Mesîhî, bu beyitte gönlünü hümâya, sevgilinin zülfünü ateşte yaşadığına inanılan semendere, yanağını da ateşe benzetmektedir. Buradaki hümâ ve ateş ilişkisinin Umay miti ile bağlantısı açıktır. Umay’ın ocak iyesi oluşu mitsel anlamda bir indirgemedir. Muhtemeldir ki Umay, mitsel sürecin başlarında bir yerde ateşin sahibi olan bir ilahe idi. Bu dönemde Umay, ateşte yaşayan ve yuvasını ateş içine yapan kuş görünümlü bir tanrıçaydı. Bu durumda bazı mitolojilerde küllerinden yeniden doğuşu simgeleyen kaknüs, anka, simurg ve feniksin karşılığı, Türk mitolojisinde Umay’ın göstereni olan hümâdır. Süreç içinde Umay’ın ateş ilâhesi oluş yönü aşınarak ilâhelikten iyelik derekesine inmiş olmalıdır. 

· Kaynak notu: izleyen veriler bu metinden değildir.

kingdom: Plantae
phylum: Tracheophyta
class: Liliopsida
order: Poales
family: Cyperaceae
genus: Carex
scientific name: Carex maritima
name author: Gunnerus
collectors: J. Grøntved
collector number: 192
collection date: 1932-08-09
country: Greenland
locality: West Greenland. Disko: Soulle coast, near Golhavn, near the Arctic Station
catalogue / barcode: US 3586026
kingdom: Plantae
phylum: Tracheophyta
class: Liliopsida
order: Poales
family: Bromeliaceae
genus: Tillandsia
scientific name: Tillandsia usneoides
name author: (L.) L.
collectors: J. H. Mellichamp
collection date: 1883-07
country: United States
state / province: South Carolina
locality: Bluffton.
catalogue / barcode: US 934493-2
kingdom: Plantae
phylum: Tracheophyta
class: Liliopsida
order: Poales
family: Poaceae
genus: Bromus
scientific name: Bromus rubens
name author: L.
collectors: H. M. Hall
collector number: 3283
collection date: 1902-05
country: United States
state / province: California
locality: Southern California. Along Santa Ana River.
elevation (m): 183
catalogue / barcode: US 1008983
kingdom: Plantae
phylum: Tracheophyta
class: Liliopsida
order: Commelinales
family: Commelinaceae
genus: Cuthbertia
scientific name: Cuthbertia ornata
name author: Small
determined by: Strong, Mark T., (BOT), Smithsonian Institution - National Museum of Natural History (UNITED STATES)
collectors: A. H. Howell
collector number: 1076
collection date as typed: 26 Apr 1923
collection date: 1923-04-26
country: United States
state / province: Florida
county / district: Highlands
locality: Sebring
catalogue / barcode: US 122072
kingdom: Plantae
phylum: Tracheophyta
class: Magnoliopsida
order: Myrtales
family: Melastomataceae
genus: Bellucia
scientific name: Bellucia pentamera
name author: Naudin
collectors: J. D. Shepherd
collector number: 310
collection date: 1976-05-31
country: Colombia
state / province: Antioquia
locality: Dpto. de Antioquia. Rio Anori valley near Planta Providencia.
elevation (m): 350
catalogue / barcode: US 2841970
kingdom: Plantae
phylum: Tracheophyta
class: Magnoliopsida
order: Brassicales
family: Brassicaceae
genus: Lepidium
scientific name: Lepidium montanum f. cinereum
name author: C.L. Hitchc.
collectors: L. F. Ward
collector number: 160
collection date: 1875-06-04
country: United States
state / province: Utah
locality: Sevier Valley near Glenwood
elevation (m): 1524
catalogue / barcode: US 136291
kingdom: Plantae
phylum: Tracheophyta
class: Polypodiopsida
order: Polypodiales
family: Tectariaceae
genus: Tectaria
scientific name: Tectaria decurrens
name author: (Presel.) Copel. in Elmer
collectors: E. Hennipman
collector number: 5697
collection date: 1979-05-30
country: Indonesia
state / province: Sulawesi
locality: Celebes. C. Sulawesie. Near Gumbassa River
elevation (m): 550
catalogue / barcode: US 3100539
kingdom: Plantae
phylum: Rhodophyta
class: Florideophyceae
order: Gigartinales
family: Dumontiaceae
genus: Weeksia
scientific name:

Tanık beyitleri daha fazla uzatmak bu yazının sınırlarını aşacağı için örnekleri burada sonlandırmak gerekiyor. Ancak bu kadarlık bir beyit seçkisi bile Divan şiirindeki hümânın Türk mitolojisindeki Umay Ana’nın kuş biçimli bir göstereni olduğunu belgelemeye kâfidir. Yazının başından beri söylediğimiz gibi, bir millet hangi inanç ve kültür dairesine girerse girsin, kendi irsî kodlarını bir şekilde yeni inanç ve kültür dairesinin unsurlarıyla harmanlayarak onu yaşatmaya devam etmektedir. Türkler Umay mitini üreten inanç ve kültür sistemini terk ederek Maniheist ve Budist oldular. Yahudilik, Hıristiyanlık ve İslâm gibi semavî dinlere girdiler. Çin, Hint, İran, Arap kültür dairelerinin tesiri altında yaşadılar. Ancak bu metinler gösteriyor ki millî hafıza ve sosyal genetik kod kendisini yenileyerek hayatiyetini sürdürmektedir. Tanzimat’tan beri yoğun şekilde etkisi altına girdiğimiz Batı kültür ve medeniyeti içinde başata Grek mitleri olmak üzere Batı’nın mitleri ilköğretimden beri nesillerin belleklerine adeta kazındı. Ancak süreç içinde Batı mitlerinin rüzgârı biraz dinince görüldü ki kendi kökleriyle bağını tümüyle kopardığını sandığımız Z kuşağı, kendi mitsel kökenlerine yönelmeye ve kendi kimlik inşasını o kökenler üzerinden kurmaya başladı. Bahse konu olan Umay da bu bağlamda yeni nesiller ile milli hafıza ve sosyal genetik üzerinde yeniden temas kurmaktadır.